(Beginning of DATA UNDER STUDY)

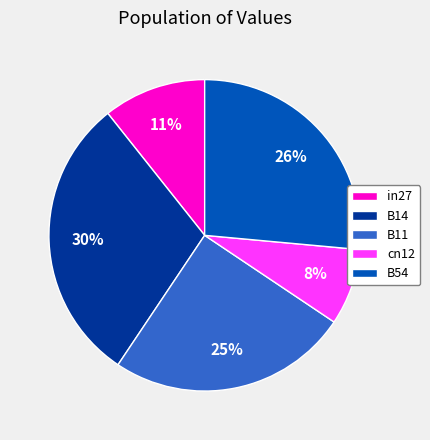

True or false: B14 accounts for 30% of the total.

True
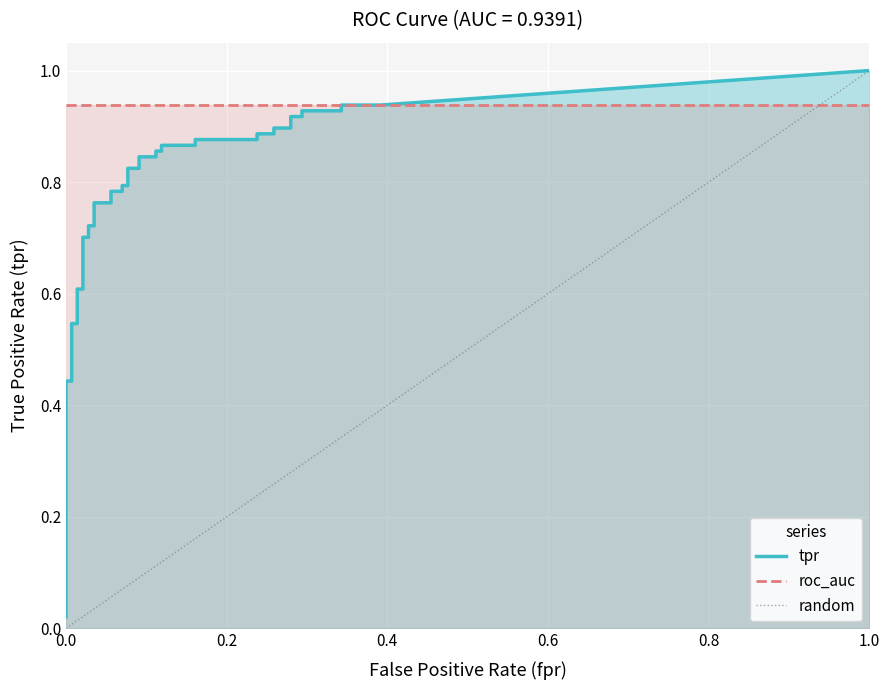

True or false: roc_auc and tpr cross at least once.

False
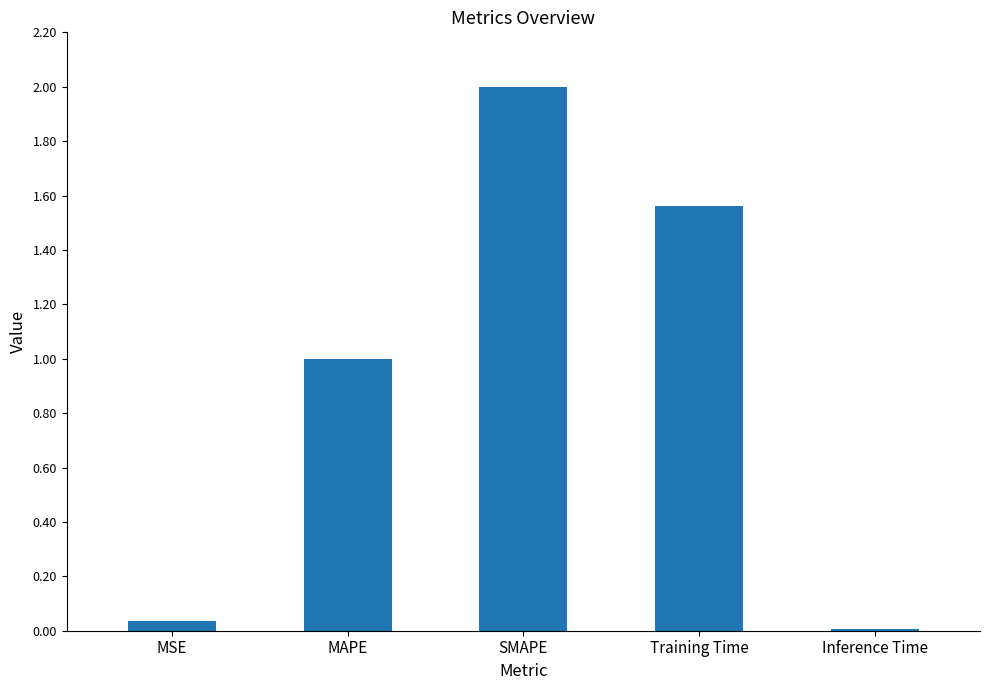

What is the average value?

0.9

(End of DATA UNDER STUDY)
(Beginning of DATA UNDER STUDY)

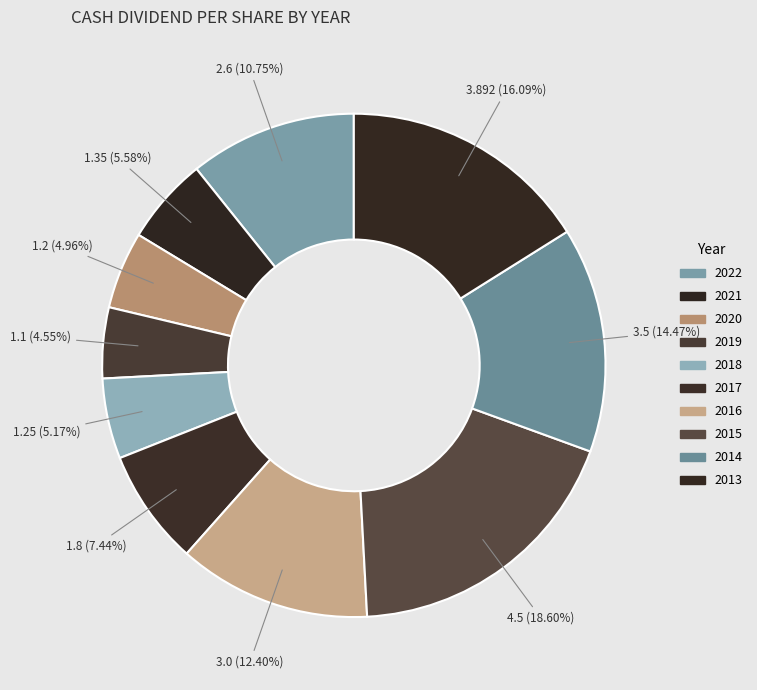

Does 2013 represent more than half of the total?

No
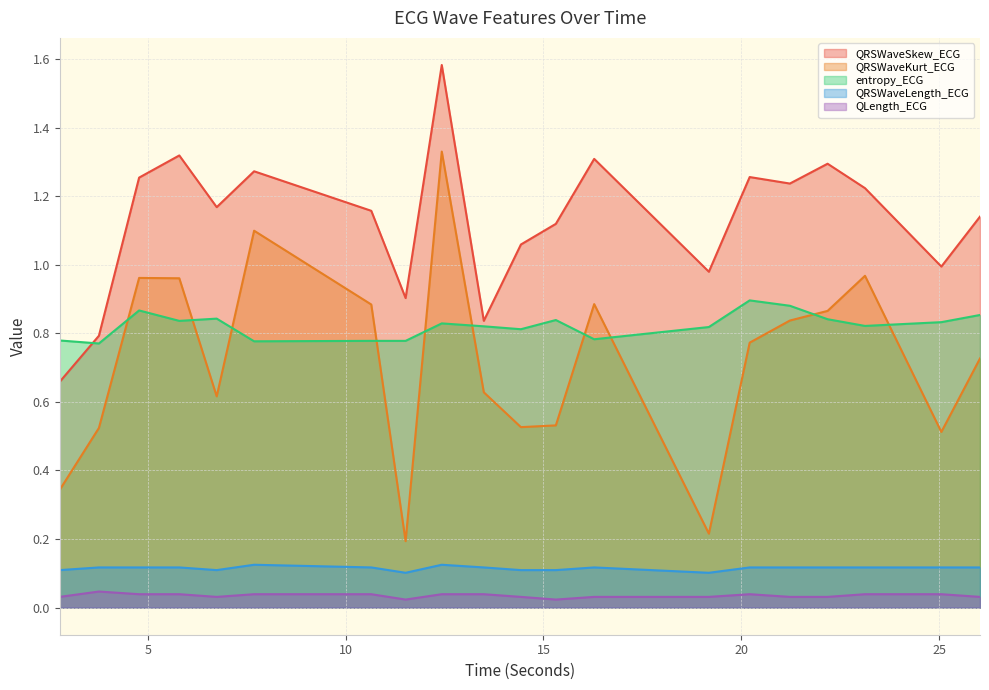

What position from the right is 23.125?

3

(End of DATA UNDER STUDY)

_TASK BRIEF:_
How many lines in the material above contain the word "What"? Reply with the number only.

_EXERCISE RESULT:_
2